De GI heeft op 21 mei 2025 het verzoekschrift bij de rechtbank doen inkomen. Gelet op het zittingsrooster, de verhinderdata van alle partijen en de afloopdatum van de ondertoezichtstelling van [minderjarige 1] , [minderjarige 2] en [minderjarige 3] , is het niet mogelijk gebleken om het verzoek tijdig voorafgaand aan de afloopdatum van de ondertoezichtstelling mondeling te behandelen en de belanghebbenden te horen over het verzoek.

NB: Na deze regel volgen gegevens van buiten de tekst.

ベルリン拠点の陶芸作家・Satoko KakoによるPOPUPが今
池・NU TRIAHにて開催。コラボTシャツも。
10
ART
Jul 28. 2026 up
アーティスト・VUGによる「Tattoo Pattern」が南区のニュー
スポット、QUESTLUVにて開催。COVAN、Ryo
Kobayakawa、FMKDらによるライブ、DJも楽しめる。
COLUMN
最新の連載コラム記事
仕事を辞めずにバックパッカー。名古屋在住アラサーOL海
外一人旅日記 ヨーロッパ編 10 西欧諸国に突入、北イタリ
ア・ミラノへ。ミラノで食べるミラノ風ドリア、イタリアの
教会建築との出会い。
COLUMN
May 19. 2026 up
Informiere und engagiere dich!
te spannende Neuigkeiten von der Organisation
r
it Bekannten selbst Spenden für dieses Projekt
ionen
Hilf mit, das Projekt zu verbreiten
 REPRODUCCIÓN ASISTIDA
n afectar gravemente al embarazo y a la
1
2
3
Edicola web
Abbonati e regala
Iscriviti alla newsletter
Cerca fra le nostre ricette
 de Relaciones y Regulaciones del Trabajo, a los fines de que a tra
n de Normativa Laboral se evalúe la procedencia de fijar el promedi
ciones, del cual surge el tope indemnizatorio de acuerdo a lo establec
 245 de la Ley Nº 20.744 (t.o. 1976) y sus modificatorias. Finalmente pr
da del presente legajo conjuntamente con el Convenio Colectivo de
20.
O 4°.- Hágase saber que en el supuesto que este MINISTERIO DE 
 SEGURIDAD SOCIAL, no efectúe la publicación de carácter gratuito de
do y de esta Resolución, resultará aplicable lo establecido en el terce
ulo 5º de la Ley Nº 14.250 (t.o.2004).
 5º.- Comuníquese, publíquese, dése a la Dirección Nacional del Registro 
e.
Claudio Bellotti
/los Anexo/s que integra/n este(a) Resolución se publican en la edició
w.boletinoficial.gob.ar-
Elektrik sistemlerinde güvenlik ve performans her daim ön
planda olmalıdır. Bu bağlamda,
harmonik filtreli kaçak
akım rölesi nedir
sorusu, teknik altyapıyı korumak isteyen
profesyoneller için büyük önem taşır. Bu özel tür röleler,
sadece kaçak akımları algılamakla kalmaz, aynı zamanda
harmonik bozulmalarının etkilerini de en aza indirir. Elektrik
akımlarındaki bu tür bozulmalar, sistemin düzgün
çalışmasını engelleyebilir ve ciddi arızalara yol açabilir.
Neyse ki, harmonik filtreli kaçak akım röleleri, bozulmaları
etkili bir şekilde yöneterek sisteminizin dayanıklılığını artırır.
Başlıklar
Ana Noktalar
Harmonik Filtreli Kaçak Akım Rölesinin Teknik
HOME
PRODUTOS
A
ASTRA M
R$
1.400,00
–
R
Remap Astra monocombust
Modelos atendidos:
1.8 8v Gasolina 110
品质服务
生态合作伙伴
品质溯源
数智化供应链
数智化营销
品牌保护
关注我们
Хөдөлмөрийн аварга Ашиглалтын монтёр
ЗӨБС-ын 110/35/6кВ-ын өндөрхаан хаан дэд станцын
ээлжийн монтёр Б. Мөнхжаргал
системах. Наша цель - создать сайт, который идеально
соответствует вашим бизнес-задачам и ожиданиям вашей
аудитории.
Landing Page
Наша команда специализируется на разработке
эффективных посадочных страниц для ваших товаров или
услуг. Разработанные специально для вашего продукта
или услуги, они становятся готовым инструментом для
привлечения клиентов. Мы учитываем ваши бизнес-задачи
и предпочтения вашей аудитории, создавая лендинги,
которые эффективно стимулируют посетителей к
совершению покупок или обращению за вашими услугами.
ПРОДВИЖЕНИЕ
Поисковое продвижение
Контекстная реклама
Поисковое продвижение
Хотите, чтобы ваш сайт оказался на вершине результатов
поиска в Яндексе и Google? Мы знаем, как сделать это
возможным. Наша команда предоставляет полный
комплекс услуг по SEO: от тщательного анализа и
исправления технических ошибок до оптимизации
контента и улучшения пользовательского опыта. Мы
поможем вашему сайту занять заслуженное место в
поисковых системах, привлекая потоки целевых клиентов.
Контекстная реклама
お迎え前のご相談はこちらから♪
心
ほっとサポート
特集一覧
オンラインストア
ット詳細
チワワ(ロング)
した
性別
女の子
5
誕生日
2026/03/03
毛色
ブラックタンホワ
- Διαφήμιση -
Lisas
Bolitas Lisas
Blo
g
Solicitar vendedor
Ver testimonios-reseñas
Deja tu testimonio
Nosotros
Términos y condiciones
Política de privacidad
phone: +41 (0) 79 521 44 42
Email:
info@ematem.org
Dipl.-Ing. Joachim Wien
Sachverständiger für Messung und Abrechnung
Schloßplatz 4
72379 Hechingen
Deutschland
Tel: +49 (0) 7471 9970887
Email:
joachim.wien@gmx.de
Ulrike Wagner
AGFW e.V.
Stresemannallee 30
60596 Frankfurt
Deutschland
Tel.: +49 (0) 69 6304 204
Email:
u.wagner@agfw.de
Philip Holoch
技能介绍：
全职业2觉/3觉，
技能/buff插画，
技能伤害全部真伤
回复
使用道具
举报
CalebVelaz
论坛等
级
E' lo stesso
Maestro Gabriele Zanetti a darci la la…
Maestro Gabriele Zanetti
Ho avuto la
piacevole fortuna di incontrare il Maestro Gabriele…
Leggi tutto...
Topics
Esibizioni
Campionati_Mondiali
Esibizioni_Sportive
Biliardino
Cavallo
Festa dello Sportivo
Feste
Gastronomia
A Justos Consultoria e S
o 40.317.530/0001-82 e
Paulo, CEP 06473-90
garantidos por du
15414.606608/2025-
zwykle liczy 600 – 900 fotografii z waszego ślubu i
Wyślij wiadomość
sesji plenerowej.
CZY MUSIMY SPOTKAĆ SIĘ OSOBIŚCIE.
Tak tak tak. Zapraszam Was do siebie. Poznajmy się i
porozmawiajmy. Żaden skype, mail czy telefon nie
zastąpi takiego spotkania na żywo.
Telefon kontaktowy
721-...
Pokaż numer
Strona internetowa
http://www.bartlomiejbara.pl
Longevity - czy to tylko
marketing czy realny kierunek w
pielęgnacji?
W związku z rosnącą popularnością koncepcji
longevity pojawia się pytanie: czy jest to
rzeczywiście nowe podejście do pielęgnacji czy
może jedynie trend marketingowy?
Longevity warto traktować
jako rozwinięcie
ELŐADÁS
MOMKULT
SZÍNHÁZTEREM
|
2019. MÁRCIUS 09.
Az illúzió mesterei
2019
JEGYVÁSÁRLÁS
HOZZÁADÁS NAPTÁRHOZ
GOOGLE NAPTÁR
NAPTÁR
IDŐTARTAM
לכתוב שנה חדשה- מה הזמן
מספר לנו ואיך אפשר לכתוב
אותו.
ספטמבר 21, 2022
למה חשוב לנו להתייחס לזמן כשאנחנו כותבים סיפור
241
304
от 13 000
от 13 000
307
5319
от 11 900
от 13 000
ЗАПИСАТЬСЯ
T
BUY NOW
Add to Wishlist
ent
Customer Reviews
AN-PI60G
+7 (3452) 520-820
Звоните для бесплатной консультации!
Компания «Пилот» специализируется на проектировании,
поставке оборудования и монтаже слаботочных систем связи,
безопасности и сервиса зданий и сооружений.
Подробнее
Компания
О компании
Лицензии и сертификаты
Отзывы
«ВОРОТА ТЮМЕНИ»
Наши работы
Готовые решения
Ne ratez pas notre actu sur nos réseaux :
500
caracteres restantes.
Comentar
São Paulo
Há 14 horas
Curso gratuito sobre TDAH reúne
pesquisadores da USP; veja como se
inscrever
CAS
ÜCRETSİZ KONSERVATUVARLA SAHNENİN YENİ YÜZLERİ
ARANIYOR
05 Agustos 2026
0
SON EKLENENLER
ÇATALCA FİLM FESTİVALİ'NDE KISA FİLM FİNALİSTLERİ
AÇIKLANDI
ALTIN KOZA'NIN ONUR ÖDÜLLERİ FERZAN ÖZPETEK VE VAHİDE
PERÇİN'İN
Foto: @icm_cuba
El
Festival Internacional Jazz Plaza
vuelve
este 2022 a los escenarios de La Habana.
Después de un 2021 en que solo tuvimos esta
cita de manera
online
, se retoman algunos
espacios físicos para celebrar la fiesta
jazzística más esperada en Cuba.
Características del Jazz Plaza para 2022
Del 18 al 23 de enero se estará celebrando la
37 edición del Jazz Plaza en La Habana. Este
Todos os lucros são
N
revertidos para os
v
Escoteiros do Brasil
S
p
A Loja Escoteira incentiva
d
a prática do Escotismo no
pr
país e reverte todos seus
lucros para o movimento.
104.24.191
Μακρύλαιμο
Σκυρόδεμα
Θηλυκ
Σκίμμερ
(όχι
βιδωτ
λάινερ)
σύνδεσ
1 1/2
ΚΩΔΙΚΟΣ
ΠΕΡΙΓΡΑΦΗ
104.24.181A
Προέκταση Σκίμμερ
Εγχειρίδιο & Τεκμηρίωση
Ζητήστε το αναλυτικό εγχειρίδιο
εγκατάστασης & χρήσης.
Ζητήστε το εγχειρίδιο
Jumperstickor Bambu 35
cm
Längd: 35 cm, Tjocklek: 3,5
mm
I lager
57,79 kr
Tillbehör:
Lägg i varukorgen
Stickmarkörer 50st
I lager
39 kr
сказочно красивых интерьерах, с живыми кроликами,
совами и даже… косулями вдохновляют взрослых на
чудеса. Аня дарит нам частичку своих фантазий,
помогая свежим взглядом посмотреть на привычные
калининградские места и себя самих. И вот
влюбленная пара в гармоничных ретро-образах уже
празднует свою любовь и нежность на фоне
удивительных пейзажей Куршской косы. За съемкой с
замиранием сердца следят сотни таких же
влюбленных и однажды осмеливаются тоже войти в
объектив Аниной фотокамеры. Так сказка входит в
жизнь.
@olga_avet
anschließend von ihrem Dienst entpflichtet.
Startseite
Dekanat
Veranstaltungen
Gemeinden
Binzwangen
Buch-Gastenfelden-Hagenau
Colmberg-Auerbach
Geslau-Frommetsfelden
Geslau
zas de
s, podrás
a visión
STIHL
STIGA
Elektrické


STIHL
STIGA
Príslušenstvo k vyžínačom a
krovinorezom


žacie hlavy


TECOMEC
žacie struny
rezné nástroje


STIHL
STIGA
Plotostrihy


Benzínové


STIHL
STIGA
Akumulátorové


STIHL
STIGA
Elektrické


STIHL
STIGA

De kinderrechter zal de ondertoezichtstelling van [minderjarige 1] , [minderjarige 2] en [minderjarige 3] daarom - met instemming van de GI, de advocaat van de moeder en de advocaat van de vader - ter overbrugging verlengen voor de duur een maand, te weten met ingang van 14 juli 2025 en tot 14 augustus 2025. De mondelinge behandeling van het resterende deel van het verzoek betreffende de verlenging van de ondertoezichtstelling zal, zoals afgestemd met partijen, worden aangehouden tot de mondelinge behandeling op
[datum] 2025 om [uur].
4.3.
De kinderrechter zal de beslissing uitvoerbaar bij voorraad verklaren, omdat het voor de ontwikkeling van de minderjarigen noodzakelijk is dat de beslissing ondanks een eventueel hoger beroep meteen uitgevoerd kan worden.
4.4.
Dit leidt tot de volgende beslissing.

5.De beslissing

De kinderrechter:
5.1.
verlengt de ondertoezichtstelling van [minderjarige 1] , [minderjarige 2] en [minderjarige 3] met ingang van 14 juli 2025 en tot 14 augustus 2025;
5.2.
verklaart deze beschikking uitvoerbaar bij voorraad;
5.3.
houdt het resterende deel van het verzoek tot het verlengen van de ondertoezichtstelling aan tot de mondelinge behandeling van
[datum] 2025 om [uur], welke behandeling wordt gehouden in het gerechtsgebouw van de rechtbank Zeeland-West-Brabant, locatie
Middelburg, Kousteensedijk 2, ten overstaan van mr. Borm, kinderrechter, voor de duur van 45 minuten;
5.4.
bepaalt dat een afschrift van deze beschikking geldt als oproeping voor die mondelinge behandeling voor de GI, (de advocaat van) de vader en (de advocaat van) de moeder;
5.5.
bepaalt dat [minderjarige 1] , [minderjarige 2] en [minderjarige 3] per aparte brief worden opgeroepen voor een gesprek met de kinderrechter;
5.6.
behoudt zich iedere verdere beslissing voor.
Deze beschikking is gegeven door mr. Zuijdweg, kinderrechter, en in het openbaar uitgesproken op 11 juli 2025, in aanwezigheid van mr. Vork als griffier.
Tegen eindbeslissingen in deze beschikking is hoger beroep mogelijk bij het gerechtshof ‘s-Hertogenbosch. Hiervoor is een advocaat nodig. Wie kunnen hoger beroep instellen:
  • degenen aan wie een afschrift van de beschikking is verstrekt of verzonden, binnen drie maanden na de dag van de uitspraak;
  • andere belanghebbenden, binnen drie maanden na de betekening van deze beschikking of binnen drie maanden nadat zij op andere wijze daarvan kennis hebben genomen.